### Task brief
Please return the full listing below without altering anything.

(Records shown)

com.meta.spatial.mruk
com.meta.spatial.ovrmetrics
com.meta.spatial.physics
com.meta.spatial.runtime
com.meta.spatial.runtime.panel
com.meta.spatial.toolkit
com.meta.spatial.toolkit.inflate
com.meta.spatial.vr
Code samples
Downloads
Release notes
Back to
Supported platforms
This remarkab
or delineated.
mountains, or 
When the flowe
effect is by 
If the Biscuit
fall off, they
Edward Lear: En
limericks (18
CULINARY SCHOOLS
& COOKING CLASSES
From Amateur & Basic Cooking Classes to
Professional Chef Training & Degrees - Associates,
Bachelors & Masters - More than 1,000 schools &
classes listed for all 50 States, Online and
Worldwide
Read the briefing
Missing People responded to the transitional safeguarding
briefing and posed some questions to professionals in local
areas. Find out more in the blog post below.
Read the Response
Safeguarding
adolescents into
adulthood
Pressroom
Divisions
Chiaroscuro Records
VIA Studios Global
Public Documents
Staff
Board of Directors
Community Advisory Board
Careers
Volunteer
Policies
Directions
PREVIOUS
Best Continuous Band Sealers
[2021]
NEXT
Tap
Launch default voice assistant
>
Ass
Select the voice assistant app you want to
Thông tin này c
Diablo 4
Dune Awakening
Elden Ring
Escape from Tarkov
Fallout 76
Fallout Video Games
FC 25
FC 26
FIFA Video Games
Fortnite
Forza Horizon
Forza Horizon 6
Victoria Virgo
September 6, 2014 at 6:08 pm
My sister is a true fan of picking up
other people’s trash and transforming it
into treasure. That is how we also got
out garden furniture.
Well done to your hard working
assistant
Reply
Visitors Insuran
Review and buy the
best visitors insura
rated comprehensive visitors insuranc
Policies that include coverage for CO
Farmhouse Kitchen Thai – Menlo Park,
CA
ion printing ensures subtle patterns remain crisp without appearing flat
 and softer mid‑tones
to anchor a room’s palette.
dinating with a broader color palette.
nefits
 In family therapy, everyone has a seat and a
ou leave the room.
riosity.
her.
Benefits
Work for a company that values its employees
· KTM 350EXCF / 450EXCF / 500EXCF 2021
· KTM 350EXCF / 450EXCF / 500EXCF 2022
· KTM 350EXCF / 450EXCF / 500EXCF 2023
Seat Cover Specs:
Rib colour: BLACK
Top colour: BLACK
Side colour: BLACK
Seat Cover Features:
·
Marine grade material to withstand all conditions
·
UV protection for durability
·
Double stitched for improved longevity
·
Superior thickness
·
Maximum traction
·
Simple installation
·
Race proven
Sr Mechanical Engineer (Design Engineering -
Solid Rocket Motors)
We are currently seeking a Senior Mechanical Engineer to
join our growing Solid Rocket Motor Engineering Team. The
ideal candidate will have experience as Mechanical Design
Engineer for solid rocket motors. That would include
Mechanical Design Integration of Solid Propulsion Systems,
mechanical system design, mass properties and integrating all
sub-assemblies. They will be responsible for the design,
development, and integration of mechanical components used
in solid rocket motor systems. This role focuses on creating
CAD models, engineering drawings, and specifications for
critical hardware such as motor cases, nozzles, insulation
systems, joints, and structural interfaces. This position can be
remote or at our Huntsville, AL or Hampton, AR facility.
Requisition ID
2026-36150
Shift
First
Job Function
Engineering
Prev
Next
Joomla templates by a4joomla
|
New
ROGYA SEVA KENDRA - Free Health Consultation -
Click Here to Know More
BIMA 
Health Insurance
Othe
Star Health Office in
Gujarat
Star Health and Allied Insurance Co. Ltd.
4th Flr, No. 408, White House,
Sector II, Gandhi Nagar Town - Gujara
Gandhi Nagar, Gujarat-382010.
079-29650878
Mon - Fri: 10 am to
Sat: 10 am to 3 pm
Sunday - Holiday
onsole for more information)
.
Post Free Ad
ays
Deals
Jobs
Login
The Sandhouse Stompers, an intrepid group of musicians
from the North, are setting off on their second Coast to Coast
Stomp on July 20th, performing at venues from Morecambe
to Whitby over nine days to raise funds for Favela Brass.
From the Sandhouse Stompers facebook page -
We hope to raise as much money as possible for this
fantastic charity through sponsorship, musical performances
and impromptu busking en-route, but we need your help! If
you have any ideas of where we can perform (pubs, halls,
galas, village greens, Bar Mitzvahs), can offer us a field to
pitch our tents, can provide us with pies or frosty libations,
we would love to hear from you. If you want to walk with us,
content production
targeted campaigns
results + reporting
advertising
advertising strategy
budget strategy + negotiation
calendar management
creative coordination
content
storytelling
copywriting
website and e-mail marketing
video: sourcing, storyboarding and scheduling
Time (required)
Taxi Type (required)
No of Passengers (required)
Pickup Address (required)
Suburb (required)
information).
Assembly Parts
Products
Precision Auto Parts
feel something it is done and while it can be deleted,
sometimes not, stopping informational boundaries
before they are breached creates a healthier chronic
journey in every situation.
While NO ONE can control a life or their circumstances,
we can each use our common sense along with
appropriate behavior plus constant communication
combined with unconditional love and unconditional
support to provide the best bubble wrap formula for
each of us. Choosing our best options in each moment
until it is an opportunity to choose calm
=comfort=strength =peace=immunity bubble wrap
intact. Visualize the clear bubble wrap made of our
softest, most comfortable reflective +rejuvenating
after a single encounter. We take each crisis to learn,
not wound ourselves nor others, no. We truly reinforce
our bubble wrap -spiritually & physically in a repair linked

(End Records shown)

### Output of the task
com.meta.spatial.mruk
com.meta.spatial.ovrmetrics
com.meta.spatial.physics
com.meta.spatial.runtime
com.meta.spatial.runtime.panel
com.meta.spatial.toolkit
com.meta.spatial.toolkit.inflate
com.meta.spatial.vr
Code samples
Downloads
Release notes
Back to
Supported platforms
This remarkab
or delineated.
mountains, or 
When the flowe
effect is by 
If the Biscuit
fall off, they
Edward Lear: En
limericks (18
CULINARY SCHOOLS
& COOKING CLASSES
From Amateur & Basic Cooking Classes to
Professional Chef Training & Degrees - Associates,
Bachelors & Masters - More than 1,000 schools &
classes listed for all 50 States, Online and
Worldwide
Read the briefing
Missing People responded to the transitional safeguarding
briefing and posed some questions to professionals in local
areas. Find out more in the blog post below.
Read the Response
Safeguarding
adolescents into
adulthood
Pressroom
Divisions
Chiaroscuro Records
VIA Studios Global
Public Documents
Staff
Board of Directors
Community Advisory Board
Careers
Volunteer
Policies
Directions
PREVIOUS
Best Continuous Band Sealers
[2021]
NEXT
Tap
Launch default voice assistant
>
Ass
Select the voice assistant app you want to
Thông tin này c
Diablo 4
Dune Awakening
Elden Ring
Escape from Tarkov
Fallout 76
Fallout Video Games
FC 25
FC 26
FIFA Video Games
Fortnite
Forza Horizon
Forza Horizon 6
Victoria Virgo
September 6, 2014 at 6:08 pm
My sister is a true fan of picking up
other people’s trash and transforming it
into treasure. That is how we also got
out garden furniture.
Well done to your hard working
assistant
Reply
Visitors Insuran
Review and buy the
best visitors insura
rated comprehensive visitors insuranc
Policies that include coverage for CO
Farmhouse Kitchen Thai – Menlo Park,
CA
ion printing ensures subtle patterns remain crisp without appearing flat
 and softer mid‑tones
to anchor a room’s palette.
dinating with a broader color palette.
nefits
 In family therapy, everyone has a seat and a
ou leave the room.
riosity.
her.
Benefits
Work for a company that values its employees
· KTM 350EXCF / 450EXCF / 500EXCF 2021
· KTM 350EXCF / 450EXCF / 500EXCF 2022
· KTM 350EXCF / 450EXCF / 500EXCF 2023
Seat Cover Specs:
Rib colour: BLACK
Top colour: BLACK
Side colour: BLACK
Seat Cover Features:
·
Marine grade material to withstand all conditions
·
UV protection for durability
·
Double stitched for improved longevity
·
Superior thickness
·
Maximum traction
·
Simple installation
·
Race proven
Sr Mechanical Engineer (Design Engineering -
Solid Rocket Motors)
We are currently seeking a Senior Mechanical Engineer to
join our growing Solid Rocket Motor Engineering Team. The
ideal candidate will have experience as Mechanical Design
Engineer for solid rocket motors. That would include
Mechanical Design Integration of Solid Propulsion Systems,
mechanical system design, mass properties and integrating all
sub-assemblies. They will be responsible for the design,
development, and integration of mechanical components used
in solid rocket motor systems. This role focuses on creating
CAD models, engineering drawings, and specifications for
critical hardware such as motor cases, nozzles, insulation
systems, joints, and structural interfaces. This position can be
remote or at our Huntsville, AL or Hampton, AR facility.
Requisition ID
2026-36150
Shift
First
Job Function
Engineering
Prev
Next
Joomla templates by a4joomla
|
New
ROGYA SEVA KENDRA - Free Health Consultation -
Click Here to Know More
BIMA 
Health Insurance
Othe
Star Health Office in
Gujarat
Star Health and Allied Insurance Co. Ltd.
4th Flr, No. 408, White House,
Sector II, Gandhi Nagar Town - Gujara
Gandhi Nagar, Gujarat-382010.
079-29650878
Mon - Fri: 10 am to
Sat: 10 am to 3 pm
Sunday - Holiday
onsole for more information)
.
Post Free Ad
ays
Deals
Jobs
Login
The Sandhouse Stompers, an intrepid group of musicians
from the North, are setting off on their second Coast to Coast
Stomp on July 20th, performing at venues from Morecambe
to Whitby over nine days to raise funds for Favela Brass.
From the Sandhouse Stompers facebook page -
We hope to raise as much money as possible for this
fantastic charity through sponsorship, musical performances
and impromptu busking en-route, but we need your help! If
you have any ideas of where we can perform (pubs, halls,
galas, village greens, Bar Mitzvahs), can offer us a field to
pitch our tents, can provide us with pies or frosty libations,
we would love to hear from you. If you want to walk with us,
content production
targeted campaigns
results + reporting
advertising
advertising strategy
budget strategy + negotiation
calendar management
creative coordination
content
storytelling
copywriting
website and e-mail marketing
video: sourcing, storyboarding and scheduling
Time (required)
Taxi Type (required)
No of Passengers (required)
Pickup Address (required)
Suburb (required)
information).
Assembly Parts
Products
Precision Auto Parts
feel something it is done and while it can be deleted,
sometimes not, stopping informational boundaries
before they are breached creates a healthier chronic
journey in every situation.
While NO ONE can control a life or their circumstances,
we can each use our common sense along with
appropriate behavior plus constant communication
combined with unconditional love and unconditional
support to provide the best bubble wrap formula for
each of us. Choosing our best options in each moment
until it is an opportunity to choose calm
=comfort=strength =peace=immunity bubble wrap
intact. Visualize the clear bubble wrap made of our
softest, most comfortable reflective +rejuvenating
after a single encounter. We take each crisis to learn,
not wound ourselves nor others, no. We truly reinforce
our bubble wrap -spiritually & physically in a repair linked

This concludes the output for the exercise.